6. QUIERO VER TU ROSTRO, SEÑOR

Biografía de MONTSE GRASSES. SIN MIEDO A LA VIDA, SIN MIEDO A LA MUERTE. (1941-1959) por José Miguel Cejas. EDICIONES RIALP MADRID

En esta fotografía aparece junto con María Teresa González Garay. Se la ve serena y feliz. Amaba la vida, porque es un don de Dios; y aceptaba con la misma alegría la muerte, si era la Voluntad de Dios. Deseaba vivir y deseaba morir al mismo tiempo: en definitiva, deseaba lo que Dios quisiese. Pero, a medida que pasaban los días, lo mismo que le sucedió a María Ignacia García Escobar, crecía en su alma, con ímpetu irrefrenable, el deseo de ver el rostro del Señor: "Vultum tuum, Domine, requiram! ¡quiero ver tu rostro, Señor!" Aquel deseo de ir al Cielo que hacía suspirar a María Ignacia "ay si fuera hoy mismo!" se fue apoderando también, con una fuerza inusitada, del alma de Montse.

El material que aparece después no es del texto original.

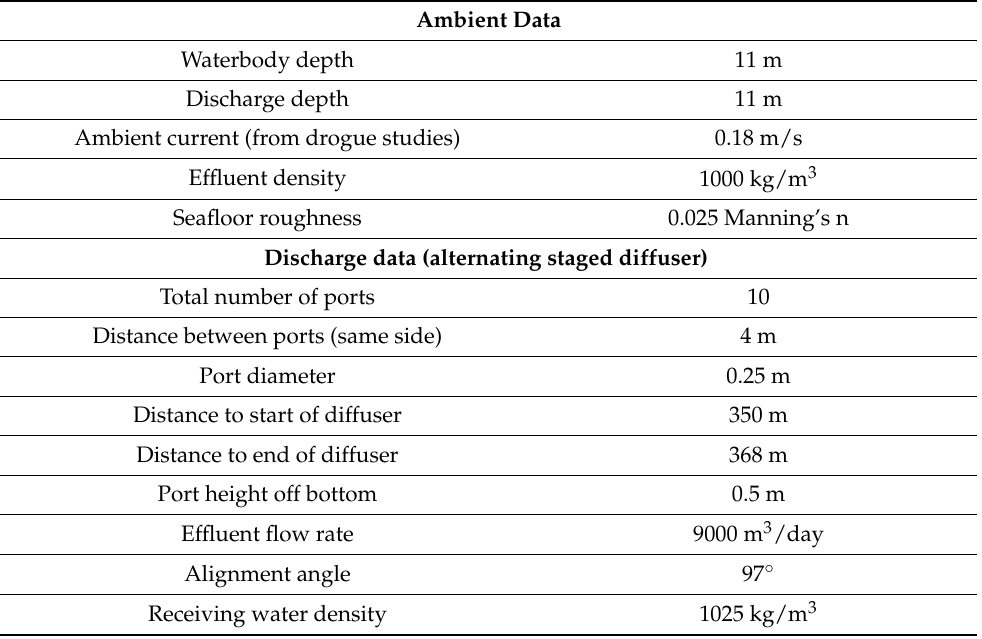
Table 3. Summary of input parameters for the CORMIX mixing zone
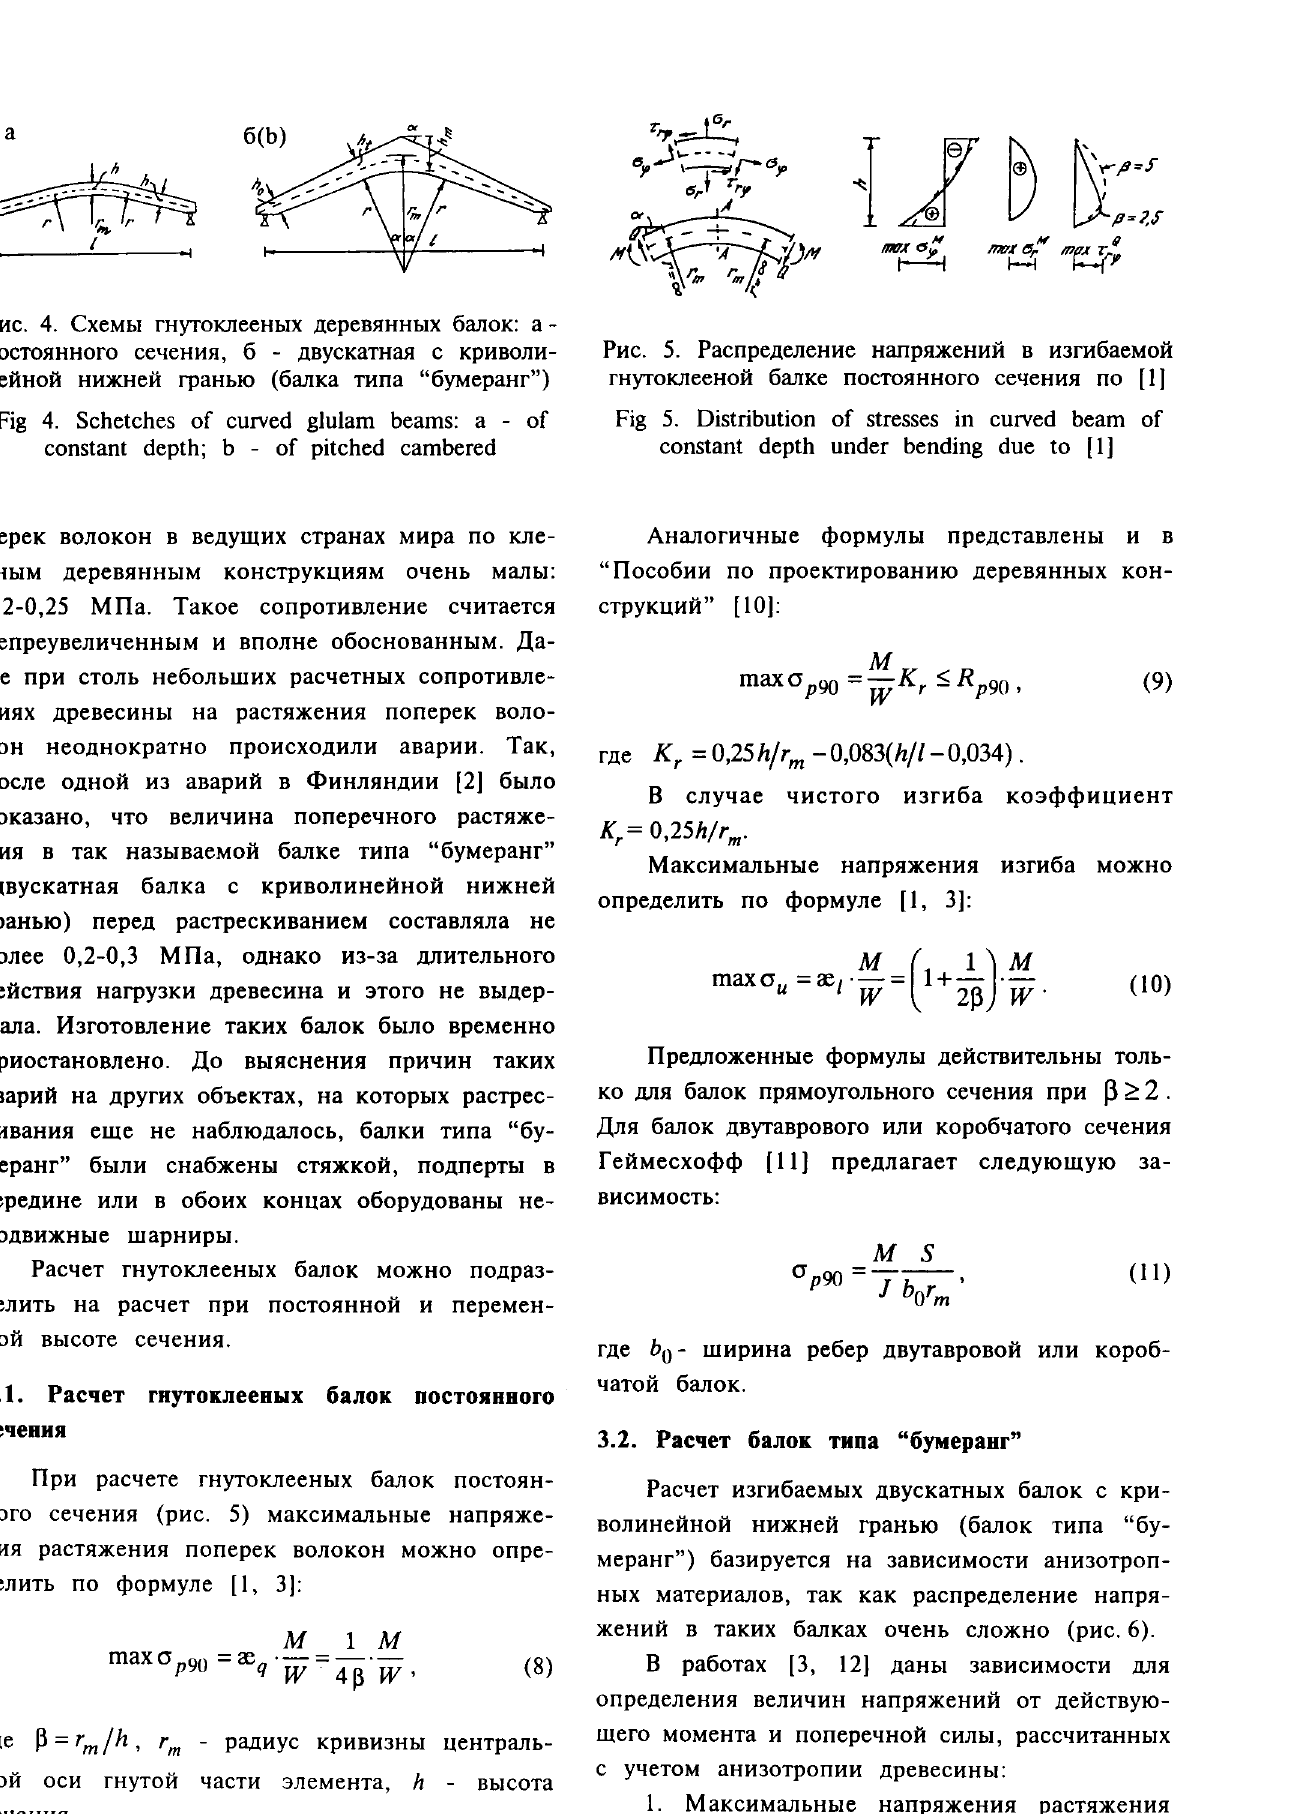
Fig 4. Schetches of curved glulam beams: a - of constant depth; b - of pitched cambered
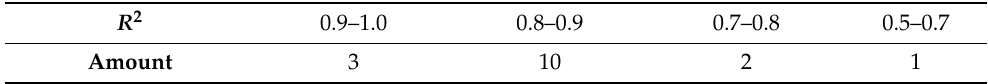
Table 2. The correlation coefficient of the measured and simulated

Por eso, cuando hablaba con unos y otros, no fingía. Era sincera con ellos: deseaba vivir y deseaba irse al Cielo. Tomaba las medicinas con aquella indiferencia que tanto sorprendía a su madre, porque sabía que por encima de aquellas medicinas estaba la Voluntad de Dios. Y como veía a Dios como a un Padre amoroso, que siempre disponía lo mejor -aunque fuera, tantas veces, humanamente incomprensible-, esperaba la vida -o la muerte- con serenidad y paz, tranquila y sonriente. Si Dios era la felicidad plena y esa felicidad era para siempre, ¿por qué se iba a poner triste? ¡Hasta tenía tiempo para arreglarse!

Nunca, a pesar de su situación, abandonó el cuidado de su aspecto externo. "Se cepilló los dientes -anota su padre- hasta el último día".

Esto sorprendía a los que la cuidaban, pero no había por qué asombrarse: era una muestra delicada, pequeña como todo lo suyo, de caridad con los demás. ¿No había aprendido a tocar la guitarra para alegrar a los que la rodeaban durante aquellos días duros? Aquel cuidado personal era también una manifestación de caridad, pequeña pero eficaz, porque nada desanima más que ver a un paciente desmadejado en la cama, con un desaliño que es la muestra externa, tantas veces, de la desesperanza interior, del desaliento, del "ya, qué más da".

"A veces -recuerda Carmen Salgado- le decíamos al llegar: 'Montse, ¡qué guapa estás hoy!'. Y contestaba divertida:

-¡Es que me he acicalado para estar guapa cuando vinierais!"

Sin embargo, por mucho que hiciera por disimularlo, su estado de salud se iba empeorando a ojos vista. Había perdido casi totalmente el apetito y se repetían día tras día, penosamente, las recomendaciones de sus padres:

-"¿Montse, no quieres un poco más?... Esto de aquí, que está muy rico..."

Al final, para animarla a tomar algo, invocaban el argumento decisivo:

-"Montse, ánimo... mira: esto ofrécelo por una vocación".

Entonces se lo tomaba, aunque cada cucharada era un verdadero tormento. Y nunca pidió comida especial.

Llegó un momento en que sólo podía calmar la sed con líquidos, como la leche con cacao. "Como no la vendían en los alrededores de su casa -cuenta Carmen Salgado-, yo se la llevaba. Pero ella no quería que eso me causara molestias. '¿Has tenido que venir expresamente?', me preguntaba siempre...; y yo le daba siempre alguna excusa para que no sospechara que iba sólo a donde lo vendían para comprar eso".